Spring is the perfect time to find fresh asparagus at the grocer. Look for smooth, rich green stalks that are firm with tightly closed tips as these are the freshest and will have the best flavor.
Enjoy your asparagus right away as it becomes more wood-like as it loses its freshness. Cut or break off the fibrous ends to enjoy the tasty spears. To preserve the nutritional value of your asparagus, avoid over-cooking. Try steaming lightly or roasting it and seasoning it with garlic, olive oil, sea salt or lemon.

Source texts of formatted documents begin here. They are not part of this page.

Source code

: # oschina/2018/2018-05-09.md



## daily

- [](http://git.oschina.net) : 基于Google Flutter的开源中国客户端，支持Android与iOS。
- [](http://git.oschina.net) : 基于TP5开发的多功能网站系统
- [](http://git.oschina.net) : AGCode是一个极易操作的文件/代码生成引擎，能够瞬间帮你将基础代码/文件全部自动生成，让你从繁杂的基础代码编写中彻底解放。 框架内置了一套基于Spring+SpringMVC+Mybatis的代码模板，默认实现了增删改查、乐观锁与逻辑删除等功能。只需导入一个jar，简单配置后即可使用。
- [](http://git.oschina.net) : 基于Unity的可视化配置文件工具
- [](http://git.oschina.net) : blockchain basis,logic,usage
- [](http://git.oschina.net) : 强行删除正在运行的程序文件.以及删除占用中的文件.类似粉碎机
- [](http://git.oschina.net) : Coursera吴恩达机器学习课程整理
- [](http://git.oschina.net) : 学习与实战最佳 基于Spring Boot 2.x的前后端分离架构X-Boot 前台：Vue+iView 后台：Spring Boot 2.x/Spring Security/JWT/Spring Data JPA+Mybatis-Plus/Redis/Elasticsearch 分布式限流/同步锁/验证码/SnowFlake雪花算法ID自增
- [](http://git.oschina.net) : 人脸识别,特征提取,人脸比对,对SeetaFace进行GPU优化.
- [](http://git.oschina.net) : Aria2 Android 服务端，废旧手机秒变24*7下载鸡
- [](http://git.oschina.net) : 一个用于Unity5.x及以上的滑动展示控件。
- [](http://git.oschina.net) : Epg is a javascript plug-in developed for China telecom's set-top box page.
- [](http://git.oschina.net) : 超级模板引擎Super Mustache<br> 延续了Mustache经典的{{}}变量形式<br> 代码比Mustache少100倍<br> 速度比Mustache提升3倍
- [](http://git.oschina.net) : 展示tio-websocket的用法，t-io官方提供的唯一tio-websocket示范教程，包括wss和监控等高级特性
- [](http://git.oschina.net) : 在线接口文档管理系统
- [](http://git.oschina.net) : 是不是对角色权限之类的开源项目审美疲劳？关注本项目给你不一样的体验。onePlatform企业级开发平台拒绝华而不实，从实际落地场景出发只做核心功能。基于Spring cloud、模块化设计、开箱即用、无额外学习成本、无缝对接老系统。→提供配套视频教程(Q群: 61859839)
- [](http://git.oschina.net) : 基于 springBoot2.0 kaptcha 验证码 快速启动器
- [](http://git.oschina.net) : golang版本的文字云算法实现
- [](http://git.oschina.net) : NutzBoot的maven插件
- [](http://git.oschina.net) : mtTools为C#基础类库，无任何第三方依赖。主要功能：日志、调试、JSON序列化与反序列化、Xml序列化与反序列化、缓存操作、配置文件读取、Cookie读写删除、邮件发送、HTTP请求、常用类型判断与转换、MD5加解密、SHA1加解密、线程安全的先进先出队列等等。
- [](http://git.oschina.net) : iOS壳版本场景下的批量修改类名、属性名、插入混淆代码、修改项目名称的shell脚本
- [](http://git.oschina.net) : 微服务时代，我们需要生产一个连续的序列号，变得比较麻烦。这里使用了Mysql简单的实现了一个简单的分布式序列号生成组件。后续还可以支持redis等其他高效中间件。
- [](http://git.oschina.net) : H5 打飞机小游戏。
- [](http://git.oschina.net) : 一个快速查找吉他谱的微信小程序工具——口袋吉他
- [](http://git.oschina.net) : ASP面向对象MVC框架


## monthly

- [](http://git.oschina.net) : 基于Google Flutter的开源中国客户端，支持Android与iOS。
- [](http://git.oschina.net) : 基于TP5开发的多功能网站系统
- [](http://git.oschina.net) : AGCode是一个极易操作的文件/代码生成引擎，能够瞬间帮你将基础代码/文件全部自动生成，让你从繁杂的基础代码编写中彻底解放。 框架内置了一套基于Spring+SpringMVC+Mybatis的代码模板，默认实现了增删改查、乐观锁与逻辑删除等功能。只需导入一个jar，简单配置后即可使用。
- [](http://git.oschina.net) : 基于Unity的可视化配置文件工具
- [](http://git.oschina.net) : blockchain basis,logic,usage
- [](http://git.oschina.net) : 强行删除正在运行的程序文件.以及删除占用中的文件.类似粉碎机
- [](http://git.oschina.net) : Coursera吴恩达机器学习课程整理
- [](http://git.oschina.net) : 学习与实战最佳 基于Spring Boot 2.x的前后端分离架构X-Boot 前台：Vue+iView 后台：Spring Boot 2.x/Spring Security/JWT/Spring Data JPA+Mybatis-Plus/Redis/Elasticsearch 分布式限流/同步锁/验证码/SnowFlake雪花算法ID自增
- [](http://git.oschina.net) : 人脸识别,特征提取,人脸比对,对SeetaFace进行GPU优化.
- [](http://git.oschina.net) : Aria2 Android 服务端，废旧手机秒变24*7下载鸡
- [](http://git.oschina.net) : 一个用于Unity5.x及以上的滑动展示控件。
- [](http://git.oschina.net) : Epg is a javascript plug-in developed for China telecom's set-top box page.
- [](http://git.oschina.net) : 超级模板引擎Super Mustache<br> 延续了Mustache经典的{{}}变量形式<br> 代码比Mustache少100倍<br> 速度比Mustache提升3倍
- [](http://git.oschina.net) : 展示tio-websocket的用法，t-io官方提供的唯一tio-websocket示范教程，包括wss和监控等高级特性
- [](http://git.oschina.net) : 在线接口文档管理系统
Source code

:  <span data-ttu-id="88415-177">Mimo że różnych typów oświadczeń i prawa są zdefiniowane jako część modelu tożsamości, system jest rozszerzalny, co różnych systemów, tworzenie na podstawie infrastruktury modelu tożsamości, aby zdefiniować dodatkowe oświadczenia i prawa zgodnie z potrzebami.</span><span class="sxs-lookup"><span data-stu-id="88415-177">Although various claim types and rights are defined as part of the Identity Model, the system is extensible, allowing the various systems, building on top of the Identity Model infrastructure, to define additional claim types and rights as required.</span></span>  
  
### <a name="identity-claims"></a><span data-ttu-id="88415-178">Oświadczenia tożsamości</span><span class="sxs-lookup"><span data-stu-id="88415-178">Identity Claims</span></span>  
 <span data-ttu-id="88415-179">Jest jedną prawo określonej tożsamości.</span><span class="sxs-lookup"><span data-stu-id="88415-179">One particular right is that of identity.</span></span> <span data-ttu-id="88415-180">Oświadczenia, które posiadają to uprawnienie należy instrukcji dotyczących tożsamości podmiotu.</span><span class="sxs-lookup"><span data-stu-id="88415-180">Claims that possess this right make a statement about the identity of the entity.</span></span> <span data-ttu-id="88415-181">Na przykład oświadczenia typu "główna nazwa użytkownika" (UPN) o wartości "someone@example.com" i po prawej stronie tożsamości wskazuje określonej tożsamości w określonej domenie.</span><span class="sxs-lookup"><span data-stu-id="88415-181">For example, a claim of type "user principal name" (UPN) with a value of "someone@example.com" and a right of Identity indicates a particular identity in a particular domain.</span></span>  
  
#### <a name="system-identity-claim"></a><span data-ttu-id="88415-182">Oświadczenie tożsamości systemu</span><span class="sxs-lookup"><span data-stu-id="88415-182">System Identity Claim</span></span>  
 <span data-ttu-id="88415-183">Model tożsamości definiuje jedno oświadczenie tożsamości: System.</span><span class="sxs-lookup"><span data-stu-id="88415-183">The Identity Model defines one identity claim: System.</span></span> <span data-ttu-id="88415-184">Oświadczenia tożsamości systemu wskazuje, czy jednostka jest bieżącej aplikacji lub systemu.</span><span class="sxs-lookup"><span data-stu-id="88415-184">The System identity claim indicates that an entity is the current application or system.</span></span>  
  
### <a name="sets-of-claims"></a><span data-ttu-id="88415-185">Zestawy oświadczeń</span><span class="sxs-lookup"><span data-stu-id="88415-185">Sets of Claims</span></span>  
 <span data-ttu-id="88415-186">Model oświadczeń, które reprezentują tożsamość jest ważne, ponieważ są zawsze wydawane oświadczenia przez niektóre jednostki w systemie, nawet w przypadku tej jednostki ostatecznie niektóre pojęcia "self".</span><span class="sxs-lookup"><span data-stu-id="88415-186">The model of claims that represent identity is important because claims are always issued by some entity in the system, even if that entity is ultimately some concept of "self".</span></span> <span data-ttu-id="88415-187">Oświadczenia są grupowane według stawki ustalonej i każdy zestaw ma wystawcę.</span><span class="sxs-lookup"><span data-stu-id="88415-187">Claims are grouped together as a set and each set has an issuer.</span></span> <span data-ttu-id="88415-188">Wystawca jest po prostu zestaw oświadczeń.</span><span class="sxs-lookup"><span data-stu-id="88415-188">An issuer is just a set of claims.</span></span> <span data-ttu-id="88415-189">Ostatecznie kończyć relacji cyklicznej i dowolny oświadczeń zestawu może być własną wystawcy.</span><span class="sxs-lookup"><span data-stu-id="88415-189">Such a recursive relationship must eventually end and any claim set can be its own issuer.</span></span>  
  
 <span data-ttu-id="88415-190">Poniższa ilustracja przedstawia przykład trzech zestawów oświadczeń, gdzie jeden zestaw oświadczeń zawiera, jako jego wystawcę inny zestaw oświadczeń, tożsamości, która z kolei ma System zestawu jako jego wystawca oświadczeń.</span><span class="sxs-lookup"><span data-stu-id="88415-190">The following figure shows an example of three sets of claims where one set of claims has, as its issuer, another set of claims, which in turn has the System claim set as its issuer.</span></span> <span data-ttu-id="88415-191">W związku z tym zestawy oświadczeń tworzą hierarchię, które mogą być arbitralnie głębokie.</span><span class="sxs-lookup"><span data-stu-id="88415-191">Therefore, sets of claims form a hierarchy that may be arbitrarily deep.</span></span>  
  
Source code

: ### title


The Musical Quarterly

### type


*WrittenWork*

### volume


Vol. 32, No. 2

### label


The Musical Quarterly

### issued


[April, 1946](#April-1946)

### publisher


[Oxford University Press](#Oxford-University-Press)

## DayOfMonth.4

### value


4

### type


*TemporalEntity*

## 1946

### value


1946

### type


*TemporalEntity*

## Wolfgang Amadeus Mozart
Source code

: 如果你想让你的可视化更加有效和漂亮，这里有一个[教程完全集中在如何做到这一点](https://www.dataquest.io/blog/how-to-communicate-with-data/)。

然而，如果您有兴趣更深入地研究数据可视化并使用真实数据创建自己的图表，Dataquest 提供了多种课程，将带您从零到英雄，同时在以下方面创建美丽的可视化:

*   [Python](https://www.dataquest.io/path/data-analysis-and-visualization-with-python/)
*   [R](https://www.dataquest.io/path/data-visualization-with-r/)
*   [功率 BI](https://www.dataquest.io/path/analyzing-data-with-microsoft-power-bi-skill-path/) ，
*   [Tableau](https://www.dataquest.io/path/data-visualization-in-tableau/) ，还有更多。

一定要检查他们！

This vegan asparagus tart looks fancy, but is a quick-and-easy recipe to prepare and delicious as an appetizer or as a main course served alongside a leafy green salad. In place of heavy cheese, frequently used in similar recipes, this tart has a lovely savory layer of cashew-based vegan ricotta “cheese.” It’s fancy enough for company so gather with friends and toast to the sunny spring days. You won’t be able to get enough of this tasty dish!
Vegan Asparagus Tart with Cashew “Ricotta”
1 sheet of prepared puff pastry, thawed as directed
1 batch of cashew ricotta (see recipe below)
1½ pounds of fresh asparagus, washed
Salt and pepper
Preheat oven to 400 degrees F (204 degrees C). Roll out the puff pastry sheet into a large rectangle on top of a piece of parchment paper; then transfer to a baking sheet along with the parchment. Trim or fold over uneven edges and pierce the pastry in several places with a fork. Bake until golden, about 10 minutes.
Remove the pastry from the oven and spread with an even layer of cashew ricotta. Arrange the asparagus in an even layer over the ricotta, alternating ends and tips. Lightly brush the asparagus with olive oil and season with salt and pepper. Return to oven and bake until asparagus is tender, about 20-24 minutes.
Meyer Lemon Cashew “Ricotta”
1½ C raw cashews, soaked 2 hours or up to overnight in water then drained
¼ C water
2 t Meyer lemon juice
½ t Meyer lemon zest
2 T nutritional yeast
½ t sea salt
Place all ingredients in a food processor or blender and process until smooth. Add more water, if necessary, to adjust consistency. As it rests it will thicken.